以下、本発明の実施の形態に係る建設機械として、クローラ式の油圧ショベルを例に挙げ、添付図面に従って詳細に説明する。
まず、図1ないし図8は本発明の第1の実施の形態を示している。図1において、1はクローラ式の油圧ショベルで、該油圧ショベル1は、自走可能な下部走行体2と、該下部走行体2上に旋回可能に搭載され、該下部走行体2と共に車体を構成する上部旋回体3と、該上部旋回体3の前側に俯仰動可能に設けられた後述の作業装置11とにより構成されている。上部旋回体3は、旋回フレーム4上にキャブ5を有し、該キャブ5内には、運転席、各種操作レバー等(いずれも図示せず)が配設されている。さらに、上部旋回体3の後側には、油圧ポンプを駆動するエンジン等(いずれも図示せず)が搭載されている。
11は上部旋回体3の前側に俯仰動可能に設けられた油圧ショベル1の作業装置を示している。この作業装置11は、2ピースブーム仕様の作業装置として構成され、土砂等の掘削作業の他に、例えば、後述のバケット16を圧砕機(図示せず)に交換することによって建造物の解体作業等に用いられるものである。

データセットからの項目
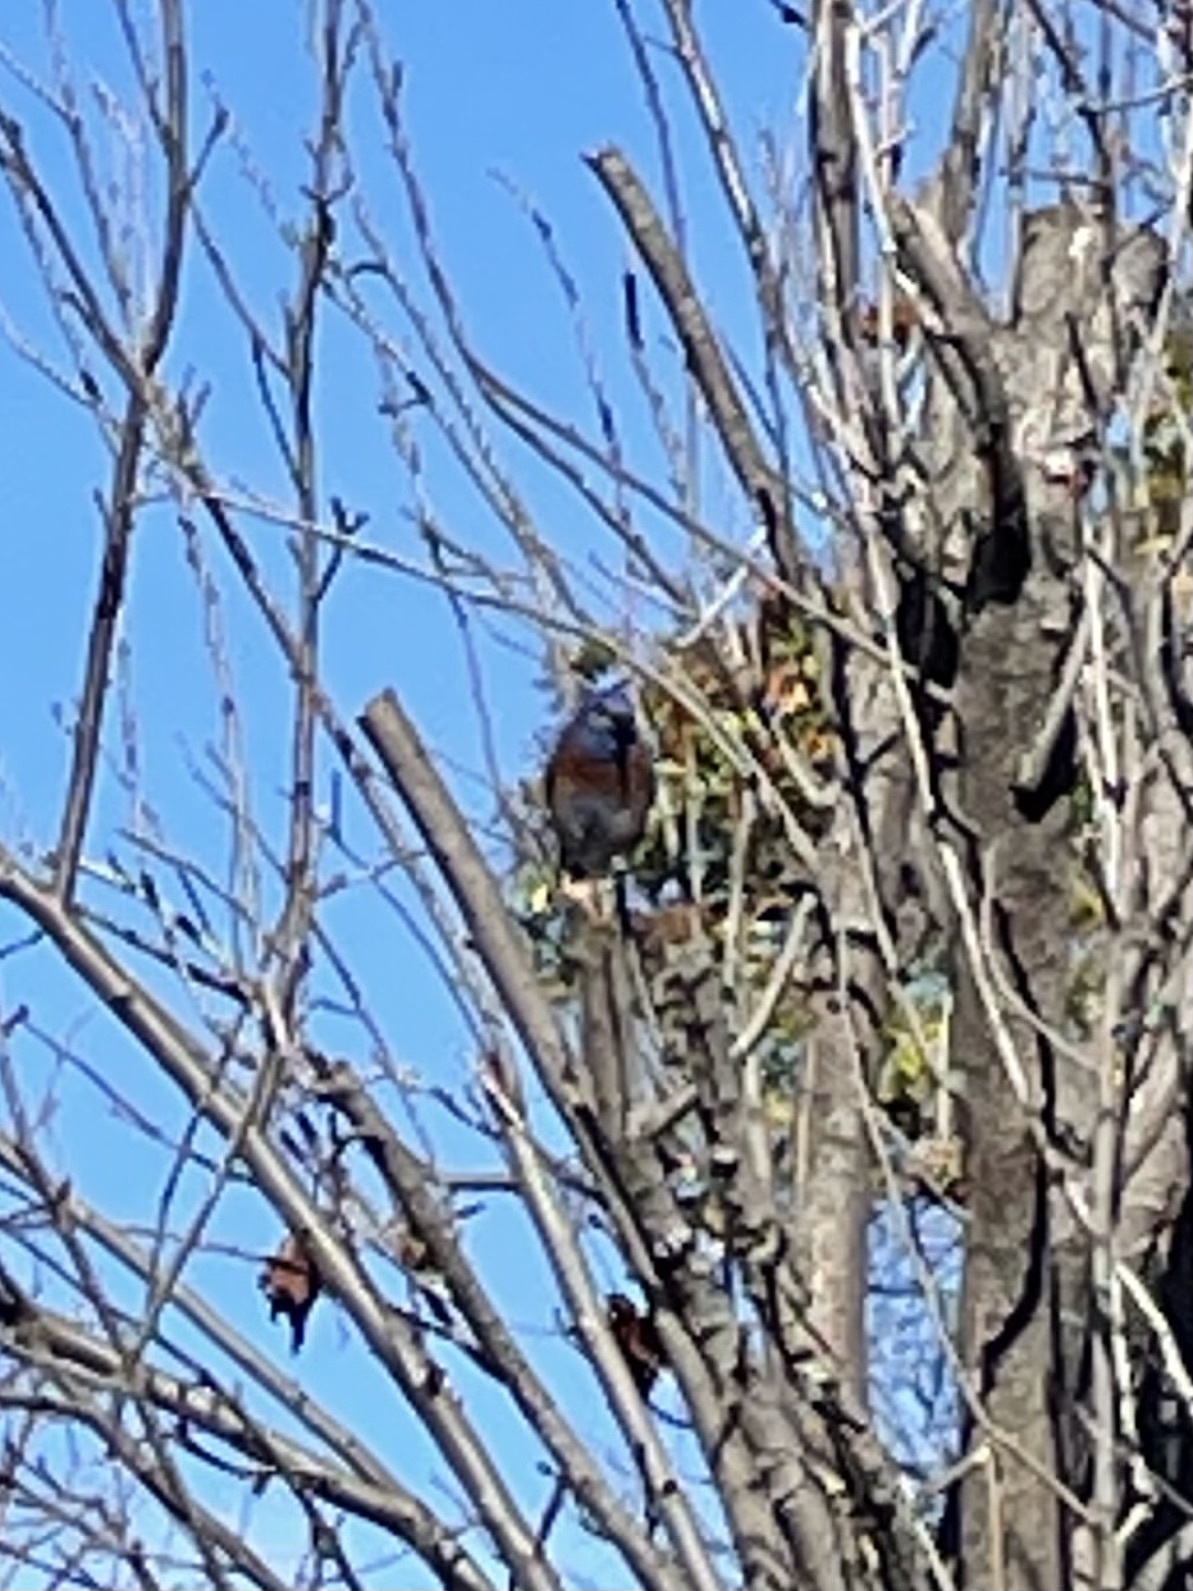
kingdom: Animalia
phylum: Chordata
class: Aves
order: Passeriformes
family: Turdidae
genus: Sialia
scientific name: Sialia mexicana
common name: Western bluebird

__課題 1__.
油圧ショベルの文章について、次の(a)〜(c)が内容と合っているかを「はい」か「いいえ」で答え、判断の決め手となる文中の語句をそのまま引用せよ。
(a) 上部旋回体3は、下部走行体2の上に旋回できるように搭載されている。
(b) 作業装置11は、3ピースブーム仕様の作業装置として構成されている。
(c) 本発明の第1の実施の形態は、図1ないし図8に示されている。
__課題 2__.
油圧ショベルの文章の最後の文に続けて、次の部分を書き進めてください。
資料は使わなくてよい。

__解答欄 1__.
(a) はい。「該下部走行体2上に旋回可能に搭載され」
(b) いいえ。「2ピースブーム仕様の作業装置として構成され」
(c) はい。「図1ないし図8は本発明の第1の実施の形態を示している」

__解答欄 2__.
ここで、作業装置11は、後述の第1ブーム12、第2ブーム13、連結ピン14、アーム15、バケット16、ブームシリンダ17、ポジショニングシリンダ18、アームシリンダ19、バケットシリンダ21等により構成されている。第1ブーム12、第2ブーム13、アーム15は、作業装置11の作業腕を構成している。さらに、作業装置11には、各シリンダ17,18,19,21に対して圧油を給排するための複数本の固定管体22,23,26、落下防止弁25等に接続される複数本の可撓管体27、該各可撓管体27を取付ける(固定する)ための管体ブラケット33、Uボルト34等が設けられている。
12は旋回フレーム4の前側に俯仰動可能に取付けられた第1ブームである。この第1ブーム12は、後述の第2ブーム13と共に2ピースブームを構成するものである。ここで、第1ブーム12は、内部が中空で横断面が四角形状のボックス構造体からなり、上面を形成する上板12A、下面を形成する下板12B、左側面を形成する左側板12C、および右側面を形成する右側板(図示せず)を外周面として有している。
図2、図3に示すように、第1ブーム12のフート部となる基端部12D側には、左,右方向に延びるように連結筒12Eが設けられている。これにより、第1ブーム12の基端部12Dは、その連結筒12Eが連結ピン(図示せず)を介して旋回フレーム4の左,右の縦板に対し上,下方向ないし前,後方向に回動可能に取付けられている。
一方、第1ブーム12の先端部12F側には、左,右方向で対面する一対の板体からなる第2ブーム取付部材12Gが設けられている。この第2ブーム取付部材12Gには、後述する第2ブーム13の基端部13D側が連結ピン14を介して回動可能にピン結合されている。
さらに、第1ブーム12を構成する上板12Aの基端部12D側には、シリンダブラケット12Hが設けられ、該シリンダブラケット12Hには、後述するポジショニングシリンダ18のチューブ18Aのボトム側が取付けられている。左,右の側板12Cの先端側には、後述するブームシリンダ17のロッド17Bの先端が取付けられるブームシリンダ取付部12J(左側のみ図示)が設けられている。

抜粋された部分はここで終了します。